Sparks coach Henry Bibby wasn't concerned, either, and said he hasn't had to make any specific adjustments to accommodate two players accustomed to carrying their teams.
"They're just good people," he said. "They play well together. They make the adjustments themselves, I haven't done anything. Lisa Leslie is just a born leader and Holdsclaw is getting into a situation where she wants to be, where people really appreciate what she does. It's just been a happy medium for all of us.
"On paper, I usually draw up more plays for Lisa Leslie because Holdsclaw gets hers. She knows how to get hers. She's in the right spot all the time. There are some players who don't need help. Chamique doesn't need help."
But on those rare occasions when she does, Holdsclaw knows where to look. In a short period of time, she and Leslie have developed that same type of fluid chemistry that led Magic and Kareem, Michael and Scottie and Shaq and Kobe to NBA titles.
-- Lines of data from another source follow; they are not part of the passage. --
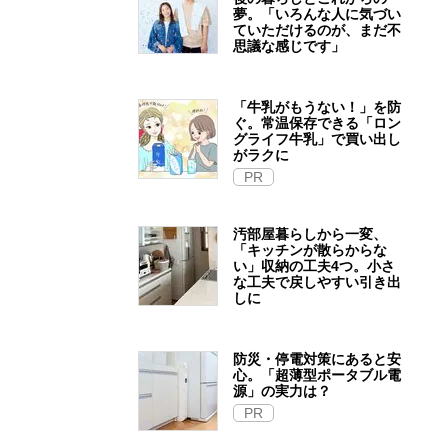
夢。「いろんな人に気づい
ていただけるのが、まだ不
思議な感じです」
「牛乳がもうない！」を防
ぐ。常温保存できる「ロン
グライフ牛乳」で買い出し
がラクに
PR
汚部屋暮らしから一変、
「キッチンが散らからな
い」収納の工夫4つ。小さ
な工夫で戻しやすい引き出
しに
防災・停電対策にあると安
心。「超薄型ポータブル電
源」の実力は？​
PR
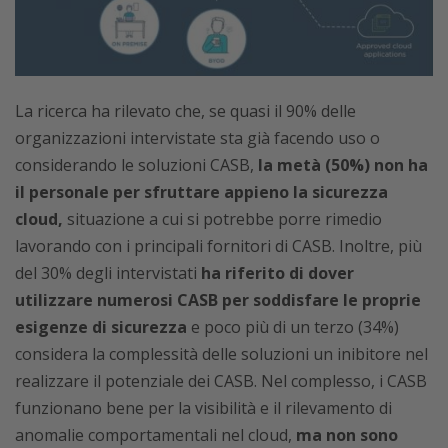
La ricerca ha rilevato che, se quasi il 90% delle
organizzazioni intervistate sta già facendo uso o
considerando le soluzioni CASB,
la metà (50%) non ha
il personale per sfruttare appieno la sicurezza
cloud,
situazione a cui si potrebbe porre rimedio
lavorando con i principali fornitori di CASB. Inoltre, più
del 30% degli intervistati
ha riferito di dover
utilizzare numerosi CASB per soddisfare le proprie
esigenze di sicurezza
e poco più di un terzo (34%)
considera la complessità delle soluzioni un inibitore nel
realizzare il potenziale dei CASB. Nel complesso, i CASB
funzionano bene per la visibilità e il rilevamento di
anomalie comportamentali nel cloud,
ma non sono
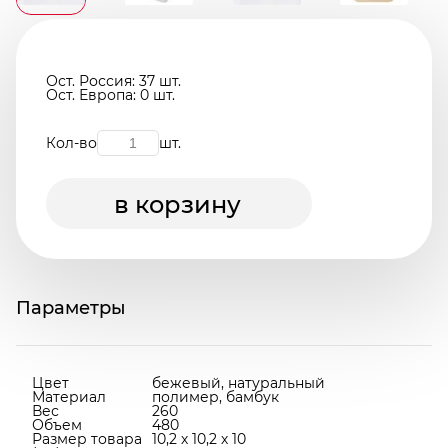
Ост. Россия: 37 шт.
Ост. Европа: 0 шт.
Кол-во
шт.
в корзину
Параметры
Цвет
бежевый, натуральный
Материал
полимер, бамбук
Вес
260
Объем
480
Размер товара
10,2 х 10,2 х 10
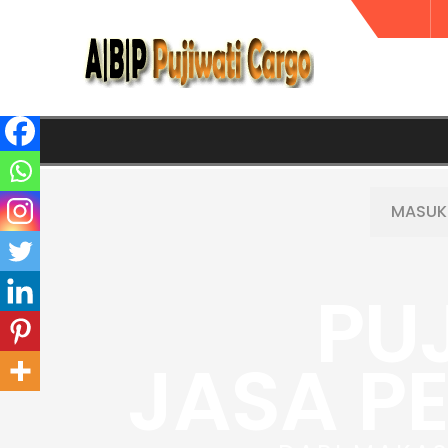
PU
JASA P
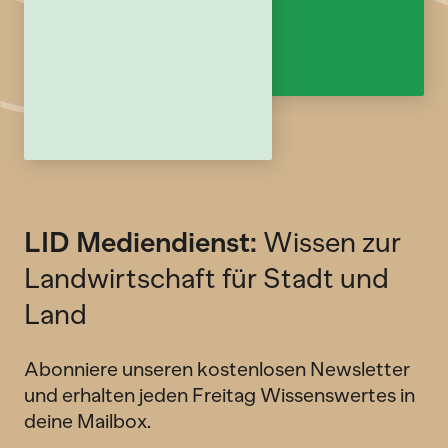
LID Mediendienst:
Wissen zur
Landwirtschaft für Stadt und
Land
Abonniere unseren kostenlosen Newsletter
und erhalten jeden Freitag Wissenswertes in
deine Mailbox.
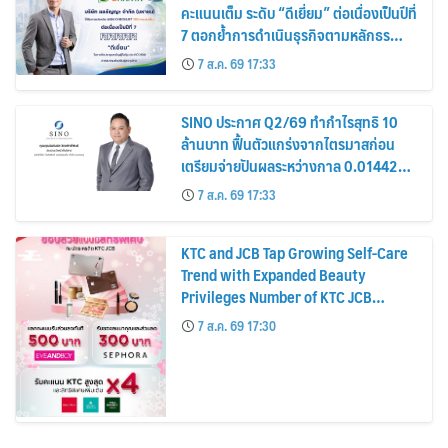
คะแนนเต็ม ระดับ “ดีเยี่ยม” ต่อเนื่องเป็นปีที่
7 ตอกย้ำการดำเนินธุรกิจตามหลักธร
รมาภิบาล โปร่งใส สร้างความเชื่อมั่นผู้ถือ
7 ส.ค. 69 17:33
หุ้น
SINO ประกาศ Q2/69 ทำกำไรสุทธิ 10
ล้านบาท ฟื้นตัวแกร่งจากไตรมาสก่อน
เตรียมจ่ายปันผลระหว่างกาล 0.014423
บาทต่อหุ้น ครึ่งปีหลังมุ่งเติบโตต่อเนื่อง
7 ส.ค. 69 17:33
KTC and JCB Tap Growing Self-Care
Trend with Expanded Beauty
Privileges Number of KTC JCB
Cardmembers Spending on
7 ส.ค. 69 17:30
Cosmetics Rises 26%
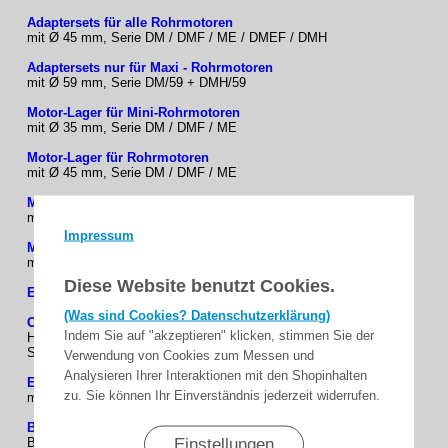
Adaptersets für alle Rohrmotoren
mit Ø 45 mm, Serie DM / DMF / ME / DMEF / DMH
Adaptersets nur für Maxi - Rohrmotoren
mit Ø 59 mm, Serie DM/59 + DMH/59
Motor-Lager für Mini-Rohrmotoren
mit Ø 35 mm, Serie DM / DMF / ME
Motor-Lager für Rohrmotoren
mit Ø 45 mm, Serie DM / DMF / ME
Motor-Lager für NHK - Rohrmotoren
mit Ø 45 mm, Typ: DMH-30 / DMH-50
Impressum
Motor-Lager nur für Maxi - Rohrmotoren
mit Ø 59 mm, Serie DM/59 + DMH/59
Diese Website benutzt Cookies.
Einbruchhemmende Rollladen-Hochschiebesicherungen
(Was sind Cookies? Datenschutzerklärung)
OCTOCLICK
- Einbruchhemmende Rollladen-
Indem Sie auf "akzeptieren" klicken, stimmen Sie der
Hochschiebesicherungen feste Wellenverbinder für Achtkantwellen
SW 40, 50, 60.
Verwendung von Cookies zum Messen und
Analysieren Ihrer Interaktionen mit den Shopinhalten
EASYLOCK
- Rollladen-Hochschiebesicherung Schnellverbinder
zu. Sie können Ihr Einverständnis jederzeit widerrufen.
mit Befestigungsringen.
BLOCKSUR
- Rolltor-Hochschiebesicherung Schnellverbinder mit
Einstellungen
Befestigungsringen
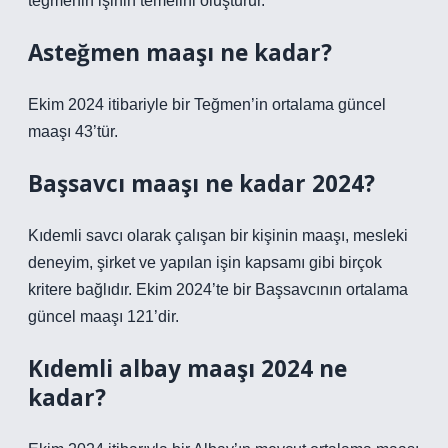
teğmenin işinin temelini oluşturur.
Asteğmen maaşı ne kadar?
Ekim 2024 itibariyle bir Teğmen’in ortalama güncel
maaşı 43’tür.
Başsavcı maaşı ne kadar 2024?
Kıdemli savcı olarak çalışan bir kişinin maaşı, mesleki
deneyim, şirket ve yapılan işin kapsamı gibi birçok
kritere bağlıdır. Ekim 2024’te bir Başsavcının ortalama
güncel maaşı 121’dir.
Kıdemli albay maaşı 2024 ne
kadar?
"I think that we both are great basketball players and we want to win," Holdsclaw said. "It's like our games are different but we can complement each other. I can take a lot of pressure off her, it's like pulling back and forth. If she's not rebounding the ball well, I can back her up. One day if I'm not doing well, she's got me. We have a good feel for each other."
Added Leslie: "I just like [Holdsclaw's] ability to rebound, which is really amazing, especially offensively. She moves well without the ball and obviously I get a lot of double-teams. She's free to freelance out there and I get her the ball when she's cutting through. She said to me, 'I didn't know you were such a good passer.' And I said, 'I didn't know you moved so well without the ball.' "
That's one of the things that Holdsclaw, who has reverted back to her natural three position after playing the four with the Mystics, would like to improve while she's in Los Angeles and in a situation where she doesn't necessarily have to carry a team.
"I think in Washington people saw me with the ball in my hands a lot and being able to create," said Holdsclaw, the WNBA's third-leading scorer behind Swoopes and Diana Taurasi. "But I think that people failed to realize that I play really good without the ball and I'm starting to see that in L.A. I'm like, 'Wow!' I'm surprised at myself.
"I think that's another reason me and Lisa play so well together. When they double-team her in the post, I can read that and make good cuts to the basket. So I just want to become that player, one who plays good without the basketball."
Playing in Europe last year helped Holdsclaw develop into a better overall player. She says that the European players might not be as athletic as their American counterparts, but they play a much more physical game that is rooted in sound fundamentals.
"They're sort of like if you watch Dirk Nowitzki play," Holdsclaw explained. "They're great shooters. They can really shoot like you see in the men's game. I was able to learn some of the European tricks and will use them this year back in the WNBA."
Hopefully, those tricks, combined with a renewed passion and natural skills, will help Holdsclaw earn the one thing that has eluded her during her six years in the league. Holdsclaw is still a woman without a WNBA championship ring.
"I would say that the one thing that would validate this experience for me would be the championship," Holdsclaw said. "That's the thing that will make me, personally, feel like I've accomplished something.
"This is a great situation for me, playing on a team with a new coach. It's like everybody's starting over. The veterans were a little uncomfortable because they didn't know what to expect, so it's like we're all learning this stuff together. I think that kind of helped us build camaraderie. I feel blessed."